Pada penghujung fase ke-tiga didalam Sejarah Ba'alawi, perubahan dikalangan Ba'alawi di negeri rantau dapat terlihat. Walaupun tradisi pulang ke Hadhramaut untuk menziarahi keluarga masih diamalkan, banyak juga di antara mereka yg telah menetap di India dan Asia Tenggara mulai menampakkan proses asimilasi dengan masyarakat setempat dengan menyerap budaya dan tradisi penduduk asli. Juga yang pada masa dahulu kaum Ba'alawi menjauhkan diri dari kegiatan politik kecuali pada perkara-perkara yg mempegaruhi kemaslahatan umat, pada fase ini mereka ikut berkecimpung dalam dunia politik. Ada di antara kaum Ba'alawi yg mempunyai hubungan erat dengan raja-raja dan menggunakan pengaruh mereka demi penyebaran dakwah. Pada Fase ini banyak tokoh-tokoh Ba’alawi membina hubungan yg dekat dengan pihak istana sehingga raja-raja sentiasa merujuk kepada mereka untuk mendapat nasihat. Budi pekerti yg luhur, disiplin diri dan didikan yg menjadi tradisi dikalangan Ba'alawi adalah faktor utama meyebabkan mereka dihormati dan disanjung, sementara ciri pribadi istimewa menjadikan sebagian dari mereka diangkat sebagai pemimpin negeri. Ada pula dikalangan mereka yg menikah dengan keluarga raja dan pada akhirnya mereka diangkat menjadi raja, contohnya kabilah Syahab di Siak dan kabilah Jamalulail di Perlis. Beberapa kesultanan juga dipelopori oleh tokoh-tokoh Ba'alawi, sebagai contoh, Kabilah Azhamat khan dan Al-'Aidarus mendirikan kerajaan di Suraj (India) dan di Kubu (Kalimantan), Al-Qadri dan Bin Syaikh Abu Bakar di Kepulauan Comoros, Al-Qadri di Pontianak (Kalimantan) dan Balfagih di Filipina.
Fase Ke-Empat
Zaman yg dikenal dengan Fase ke-empat ini ialah di antara abad ke-14 Hijrah hinggalah dewasa ini.

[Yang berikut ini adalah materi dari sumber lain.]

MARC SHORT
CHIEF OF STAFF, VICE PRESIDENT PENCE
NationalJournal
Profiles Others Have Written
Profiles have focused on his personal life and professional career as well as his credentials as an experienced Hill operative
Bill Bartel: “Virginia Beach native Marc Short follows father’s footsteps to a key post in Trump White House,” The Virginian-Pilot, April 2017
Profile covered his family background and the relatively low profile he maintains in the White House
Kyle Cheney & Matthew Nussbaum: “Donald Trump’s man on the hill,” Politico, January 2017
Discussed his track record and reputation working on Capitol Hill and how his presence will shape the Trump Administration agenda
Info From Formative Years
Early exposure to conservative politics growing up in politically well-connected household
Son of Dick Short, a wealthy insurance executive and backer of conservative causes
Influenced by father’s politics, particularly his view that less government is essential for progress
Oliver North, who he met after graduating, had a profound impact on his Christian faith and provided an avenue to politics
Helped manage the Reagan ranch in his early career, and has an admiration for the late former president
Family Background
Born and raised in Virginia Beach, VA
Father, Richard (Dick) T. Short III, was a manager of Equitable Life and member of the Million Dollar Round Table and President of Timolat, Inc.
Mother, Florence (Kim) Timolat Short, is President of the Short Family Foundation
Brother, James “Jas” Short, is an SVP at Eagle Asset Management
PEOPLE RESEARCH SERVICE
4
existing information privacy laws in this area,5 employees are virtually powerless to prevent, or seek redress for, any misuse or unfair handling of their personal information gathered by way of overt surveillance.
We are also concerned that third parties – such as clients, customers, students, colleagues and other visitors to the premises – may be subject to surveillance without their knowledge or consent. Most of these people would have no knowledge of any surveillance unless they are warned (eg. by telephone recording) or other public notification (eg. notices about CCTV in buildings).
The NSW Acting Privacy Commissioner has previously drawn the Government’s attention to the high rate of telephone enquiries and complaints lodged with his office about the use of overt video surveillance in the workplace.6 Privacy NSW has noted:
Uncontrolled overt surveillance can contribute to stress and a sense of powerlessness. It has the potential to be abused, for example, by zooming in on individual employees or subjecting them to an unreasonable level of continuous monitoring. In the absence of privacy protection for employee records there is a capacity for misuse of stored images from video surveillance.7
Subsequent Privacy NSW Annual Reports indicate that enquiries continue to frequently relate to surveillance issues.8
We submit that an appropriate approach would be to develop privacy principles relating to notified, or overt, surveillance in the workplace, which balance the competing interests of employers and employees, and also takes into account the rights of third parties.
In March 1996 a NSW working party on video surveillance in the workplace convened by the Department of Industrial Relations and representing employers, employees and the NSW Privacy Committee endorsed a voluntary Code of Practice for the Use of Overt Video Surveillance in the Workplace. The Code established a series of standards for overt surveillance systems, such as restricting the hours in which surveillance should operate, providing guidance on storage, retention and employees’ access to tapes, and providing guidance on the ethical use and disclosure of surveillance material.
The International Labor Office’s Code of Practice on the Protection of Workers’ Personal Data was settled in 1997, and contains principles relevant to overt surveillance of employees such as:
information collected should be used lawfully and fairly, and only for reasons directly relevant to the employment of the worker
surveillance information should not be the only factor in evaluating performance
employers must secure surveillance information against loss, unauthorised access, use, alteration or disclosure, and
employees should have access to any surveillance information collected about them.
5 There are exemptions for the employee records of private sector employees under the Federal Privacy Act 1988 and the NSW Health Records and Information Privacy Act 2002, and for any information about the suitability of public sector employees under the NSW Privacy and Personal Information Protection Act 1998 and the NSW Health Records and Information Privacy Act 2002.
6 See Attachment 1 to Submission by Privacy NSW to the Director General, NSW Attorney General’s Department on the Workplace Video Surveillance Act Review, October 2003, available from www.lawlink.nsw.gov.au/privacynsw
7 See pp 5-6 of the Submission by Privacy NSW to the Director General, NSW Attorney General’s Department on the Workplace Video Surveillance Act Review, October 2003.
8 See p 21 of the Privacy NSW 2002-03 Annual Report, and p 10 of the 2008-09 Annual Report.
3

Perubahan yg berawal dipenghujung Fase ketiga menjadi semakin nyata di zaman ini. Dalam beberapa aspek hidup, kaum Ba'alawi telah mengalami kemunduran dari segi moral dan etika yg diasaskan oleh pelopor-pelopor di Hadhramaut dahulu. Zaman ini bertepatan dengan kemunduran Dunia Islam keseluruhannya, akibat dilanda budaya Barat. Kaum muda Ba'alawi, terutama mereka yg tinggal di tanah jajahan Inggris dan Belanda mulai meninggalkan pendidikan tradisional dan memilih pendidikan Barat. Walaupun masih terdapat tokoh-tokoh Ulama Ba'alawi dikalangan mereka, namun jumlah mereka sedikit dibandingkan dengan masyarakat Ba'alawi umumnya. Keadaan demikian telah mengikis status Ba'alawi keseluruhannya.